Height loss compounds the problem. As spinal discs compress and posture changes with age, you get shorter, which pushes BMI upward even without gaining a pound. An older person with a “healthy” BMI of 23 may actually have dangerously low muscle mass (a condition called sarcopenia) masked by increased body fat. That loss of muscle raises the risk of falls, fractures, and loss of independence. Meanwhile, someone with a BMI of 27 who has maintained their muscle through exercise may be in far better shape.
Sex and Hormonal Differences
Women naturally carry a higher percentage of body fat than men at any given BMI, and they store it differently, typically in the hips and thighs rather than the abdomen. Men tend to accumulate more visceral fat. BMI captures none of this. A man and woman with identical BMIs of 27 could have completely different body fat percentages, fat distributions, and metabolic risk profiles. The association between BMI and health risk is inconsistent across sexes, which is one reason the AMA now recommends pairing BMI with measures like waist circumference, body composition, and metabolic markers.
What BMI Was Actually Designed For
The formula behind BMI was created in 1832 by Adolphe Quetelet, a Belgian mathematician and astronomer, not a physician. He was studying population-level growth patterns and observed that in adults, weight tends to increase proportionally to the square of height. The index was a statistical tool for describing large groups, never intended to diagnose health in any individual person. It wasn’t repurposed as a clinical screening tool until after World War II, when researchers began studying the link between weight and cardiovascular disease in large populations.

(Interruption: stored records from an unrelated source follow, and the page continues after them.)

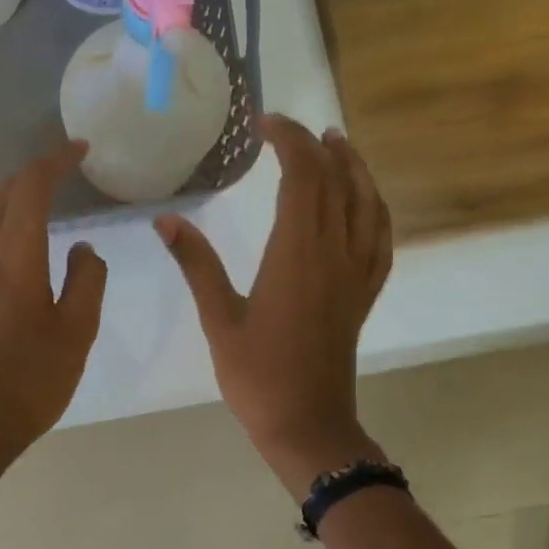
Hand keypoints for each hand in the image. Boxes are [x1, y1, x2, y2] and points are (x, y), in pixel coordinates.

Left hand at [0, 144, 107, 469]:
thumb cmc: (31, 380)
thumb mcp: (77, 332)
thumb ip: (87, 281)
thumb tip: (83, 248)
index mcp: (13, 256)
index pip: (30, 188)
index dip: (54, 162)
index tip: (78, 151)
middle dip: (25, 181)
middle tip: (55, 183)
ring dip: (2, 206)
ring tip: (29, 217)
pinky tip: (5, 266)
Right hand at [155, 115, 393, 495]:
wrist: (307, 424)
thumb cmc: (257, 376)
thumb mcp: (219, 319)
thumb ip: (197, 264)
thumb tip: (167, 220)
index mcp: (297, 254)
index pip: (303, 177)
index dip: (288, 141)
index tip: (263, 125)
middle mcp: (334, 253)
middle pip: (335, 182)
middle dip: (314, 146)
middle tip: (287, 129)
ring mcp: (356, 274)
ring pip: (366, 203)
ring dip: (353, 167)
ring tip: (337, 143)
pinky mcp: (364, 294)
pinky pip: (381, 239)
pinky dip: (375, 208)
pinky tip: (366, 201)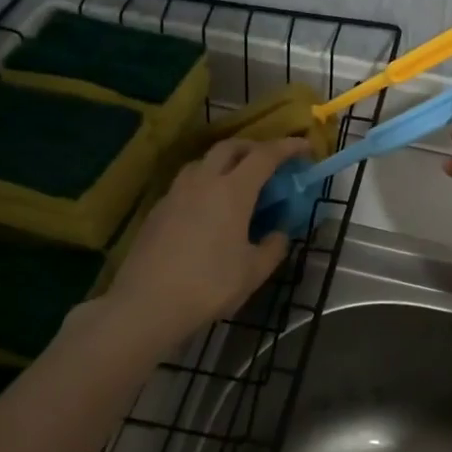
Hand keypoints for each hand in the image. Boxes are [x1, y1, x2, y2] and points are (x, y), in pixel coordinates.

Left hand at [104, 136, 308, 346]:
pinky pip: (186, 184)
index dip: (287, 147)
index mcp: (233, 191)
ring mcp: (176, 193)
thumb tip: (278, 234)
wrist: (147, 304)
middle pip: (230, 147)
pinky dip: (204, 184)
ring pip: (203, 162)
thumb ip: (273, 247)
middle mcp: (203, 181)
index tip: (304, 147)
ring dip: (224, 162)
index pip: (265, 155)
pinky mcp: (157, 210)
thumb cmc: (209, 285)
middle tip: (268, 161)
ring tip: (235, 182)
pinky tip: (206, 209)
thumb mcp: (253, 271)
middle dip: (253, 147)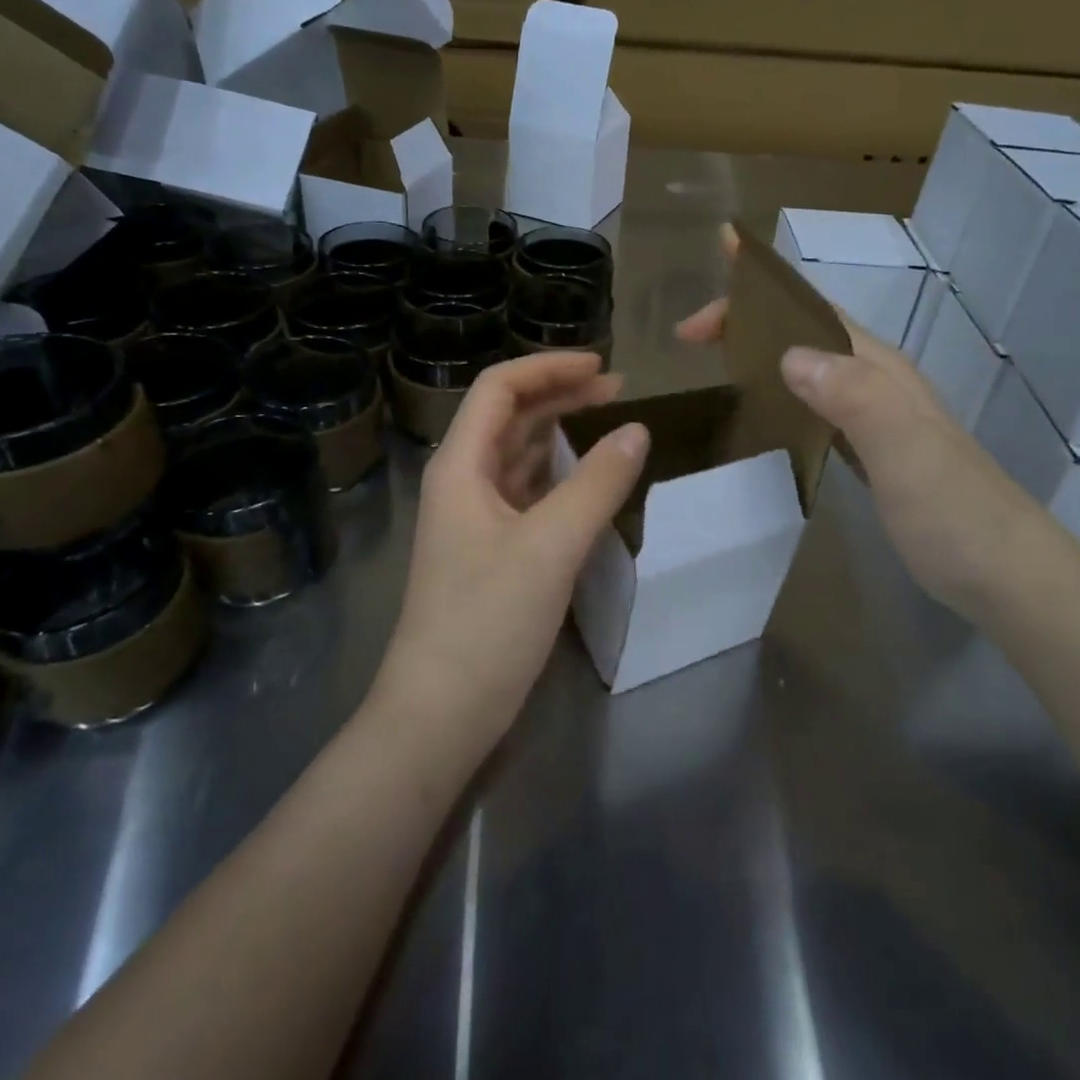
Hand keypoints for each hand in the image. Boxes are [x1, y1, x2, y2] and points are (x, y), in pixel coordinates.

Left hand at [371, 352, 649, 757]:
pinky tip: (588, 478)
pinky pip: (526, 493)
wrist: (441, 713)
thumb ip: (597, 484)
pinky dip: (558, 475)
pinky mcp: (490, 551)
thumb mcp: (550, 546)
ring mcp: (474, 518)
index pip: (500, 388)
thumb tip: (638, 430)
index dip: (549, 367)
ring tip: (610, 423)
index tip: (603, 367)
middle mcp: (461, 482)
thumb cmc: (487, 621)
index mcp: (460, 466)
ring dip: (560, 433)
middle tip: (618, 391)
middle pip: (509, 417)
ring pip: (518, 455)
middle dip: (560, 395)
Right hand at [678, 225, 1052, 619]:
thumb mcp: (905, 450)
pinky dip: (780, 392)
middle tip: (690, 337)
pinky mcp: (872, 450)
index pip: (810, 312)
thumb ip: (854, 397)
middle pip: (804, 331)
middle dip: (747, 321)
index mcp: (879, 369)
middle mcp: (876, 382)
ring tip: (712, 359)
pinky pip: (814, 403)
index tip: (699, 312)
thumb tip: (788, 355)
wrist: (1006, 574)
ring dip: (761, 352)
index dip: (757, 296)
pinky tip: (762, 411)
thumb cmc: (954, 511)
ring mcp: (876, 417)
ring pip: (809, 365)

Better Ways to Assess Your Health
The AMA now recommends that clinicians use BMI alongside other measures, not in isolation. Some of the most practical alternatives you can even check at home:
- Waist-to-height ratio: Divide your waist circumference by your height (in the same units). A ratio under 0.5 is the general target. This single number is a stronger predictor of cardiovascular disease risk than BMI.
- Waist circumference: Measured at the navel. Above 40 inches for men or 35 inches for women signals elevated risk regardless of BMI.
- Body composition testing: Methods like DEXA scans or bioelectrical impedance scales estimate your actual ratio of fat to lean tissue. CT and MRI scans provide the most accurate picture of visceral versus subcutaneous fat, though these are typically reserved for research or clinical settings.
BMI remains useful as a quick, free screening tool for large populations. But for understanding your own health, it is one data point among many, and often not the most important one.